■ WHAT THIS TASK INVOLVES ■
For the data that follows, print the line with "439 108 3.27", the line with "9 197 139000", and all lines between them, exactly as they stand. Omit pictures and add nothing.

■ INFORMATION SHOWN ■
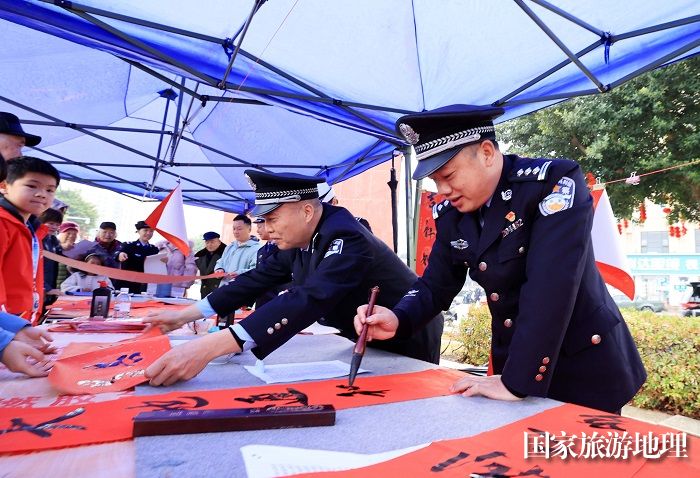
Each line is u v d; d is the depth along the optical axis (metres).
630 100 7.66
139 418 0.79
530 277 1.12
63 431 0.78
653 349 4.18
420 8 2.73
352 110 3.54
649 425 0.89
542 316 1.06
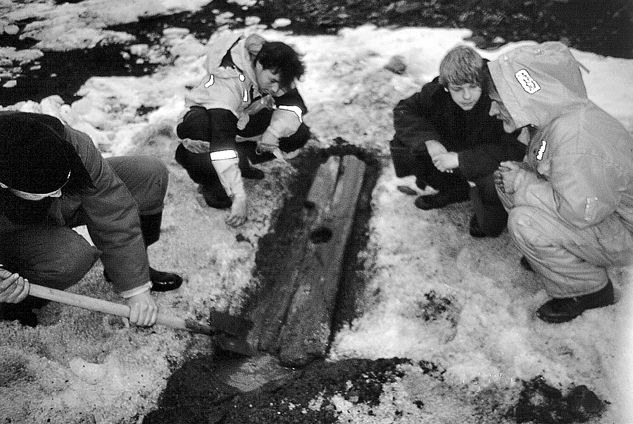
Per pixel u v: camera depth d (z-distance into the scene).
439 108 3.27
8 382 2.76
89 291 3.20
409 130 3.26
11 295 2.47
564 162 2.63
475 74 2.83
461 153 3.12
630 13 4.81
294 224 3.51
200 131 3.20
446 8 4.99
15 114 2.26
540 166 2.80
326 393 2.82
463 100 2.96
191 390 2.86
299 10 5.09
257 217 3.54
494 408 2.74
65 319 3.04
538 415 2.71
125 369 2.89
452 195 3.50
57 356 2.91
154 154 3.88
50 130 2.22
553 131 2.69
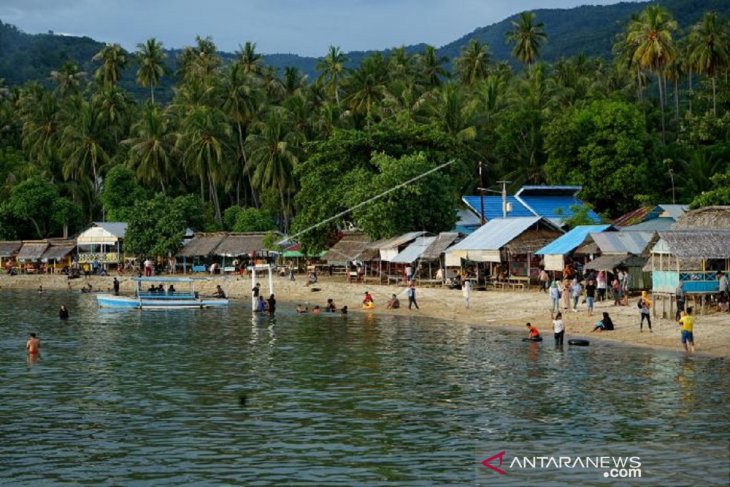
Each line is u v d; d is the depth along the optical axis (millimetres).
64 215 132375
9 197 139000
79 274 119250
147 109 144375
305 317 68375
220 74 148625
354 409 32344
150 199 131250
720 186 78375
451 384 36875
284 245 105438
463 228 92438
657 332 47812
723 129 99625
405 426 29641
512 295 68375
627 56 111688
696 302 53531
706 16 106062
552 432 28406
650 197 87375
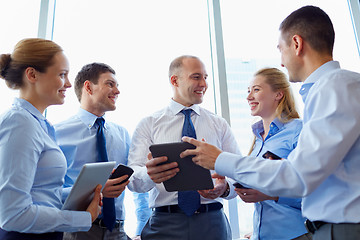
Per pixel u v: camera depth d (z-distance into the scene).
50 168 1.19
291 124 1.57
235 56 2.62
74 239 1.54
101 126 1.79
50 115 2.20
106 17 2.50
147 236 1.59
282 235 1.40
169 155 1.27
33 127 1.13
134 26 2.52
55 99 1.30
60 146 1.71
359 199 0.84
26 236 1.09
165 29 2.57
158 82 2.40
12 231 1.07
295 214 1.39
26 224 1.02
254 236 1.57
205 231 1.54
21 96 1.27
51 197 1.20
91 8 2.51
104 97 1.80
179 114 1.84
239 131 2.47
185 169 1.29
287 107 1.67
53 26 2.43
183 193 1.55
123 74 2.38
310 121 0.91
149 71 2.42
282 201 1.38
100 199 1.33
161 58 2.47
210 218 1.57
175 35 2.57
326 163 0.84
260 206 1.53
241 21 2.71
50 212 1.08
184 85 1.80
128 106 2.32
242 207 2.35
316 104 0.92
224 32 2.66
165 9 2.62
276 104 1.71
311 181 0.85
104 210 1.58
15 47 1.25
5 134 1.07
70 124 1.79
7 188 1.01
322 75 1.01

==

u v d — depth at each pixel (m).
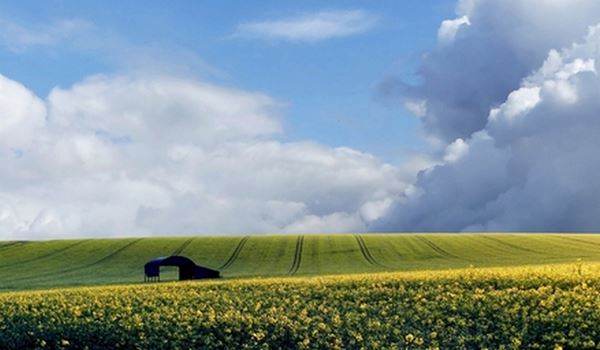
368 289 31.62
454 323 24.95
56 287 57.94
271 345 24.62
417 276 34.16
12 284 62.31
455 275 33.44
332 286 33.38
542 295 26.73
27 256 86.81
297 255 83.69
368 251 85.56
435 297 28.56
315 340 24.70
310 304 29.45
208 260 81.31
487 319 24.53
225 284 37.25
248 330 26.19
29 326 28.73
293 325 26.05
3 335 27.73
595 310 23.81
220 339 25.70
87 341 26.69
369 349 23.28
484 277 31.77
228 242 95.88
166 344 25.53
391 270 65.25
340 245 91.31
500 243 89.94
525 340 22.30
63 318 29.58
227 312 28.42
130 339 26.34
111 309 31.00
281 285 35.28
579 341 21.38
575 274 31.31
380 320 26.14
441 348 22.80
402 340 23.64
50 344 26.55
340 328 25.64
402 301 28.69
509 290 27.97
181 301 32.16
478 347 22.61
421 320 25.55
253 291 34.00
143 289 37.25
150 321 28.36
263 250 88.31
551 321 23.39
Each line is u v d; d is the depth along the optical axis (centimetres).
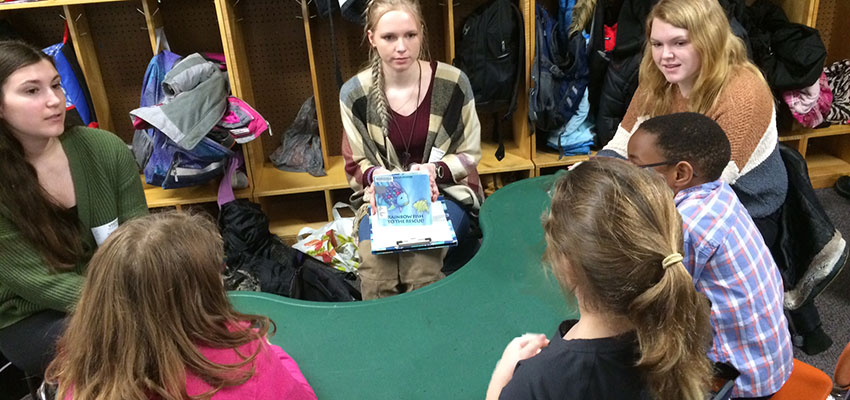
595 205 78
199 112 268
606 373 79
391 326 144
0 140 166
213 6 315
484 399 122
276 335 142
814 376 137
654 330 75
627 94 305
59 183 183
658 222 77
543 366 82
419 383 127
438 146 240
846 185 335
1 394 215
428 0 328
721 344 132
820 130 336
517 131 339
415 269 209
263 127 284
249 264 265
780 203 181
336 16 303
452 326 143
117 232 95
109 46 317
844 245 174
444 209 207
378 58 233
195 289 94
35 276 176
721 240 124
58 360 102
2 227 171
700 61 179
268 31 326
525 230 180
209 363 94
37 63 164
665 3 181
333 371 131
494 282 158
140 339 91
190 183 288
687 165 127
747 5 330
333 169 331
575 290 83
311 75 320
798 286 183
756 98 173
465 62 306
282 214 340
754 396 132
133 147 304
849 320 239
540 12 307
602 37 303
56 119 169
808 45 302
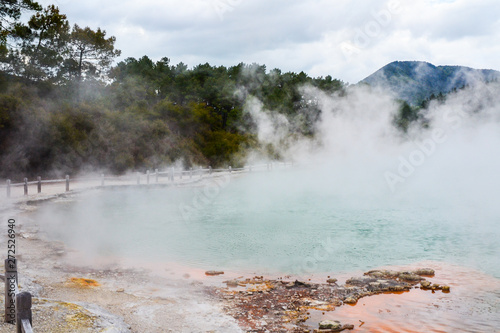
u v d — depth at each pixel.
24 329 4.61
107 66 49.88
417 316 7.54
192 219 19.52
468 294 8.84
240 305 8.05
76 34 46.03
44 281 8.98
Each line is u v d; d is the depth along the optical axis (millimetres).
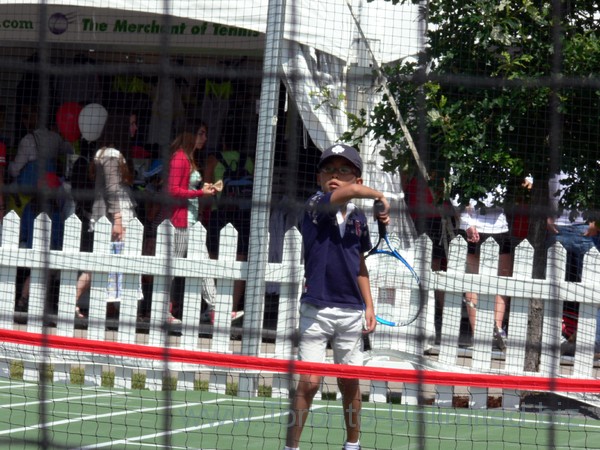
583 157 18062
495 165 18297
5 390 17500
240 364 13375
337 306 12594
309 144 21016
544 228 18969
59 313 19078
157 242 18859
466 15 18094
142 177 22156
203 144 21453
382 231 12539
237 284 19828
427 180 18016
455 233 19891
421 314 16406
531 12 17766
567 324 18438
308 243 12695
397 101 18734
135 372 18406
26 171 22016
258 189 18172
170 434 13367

■ ANSWER BOX ■
439 108 3.27
8 382 2.76
89 291 3.20
409 130 3.26
11 295 2.47
564 162 2.63
475 74 2.83
461 153 3.12
630 13 4.81
294 224 3.51
200 131 3.20
446 8 4.99
15 114 2.26
540 166 2.80
326 393 2.82
463 100 2.96
191 390 2.86
299 10 5.09
257 217 3.54
494 408 2.74
65 319 3.04
538 415 2.71
125 369 2.89
452 195 3.50
57 356 2.91
154 154 3.88
50 130 2.22
553 131 2.69
Each line is u v d; d is the depth along the optical axis (millimetres).
64 215 132375
9 197 139000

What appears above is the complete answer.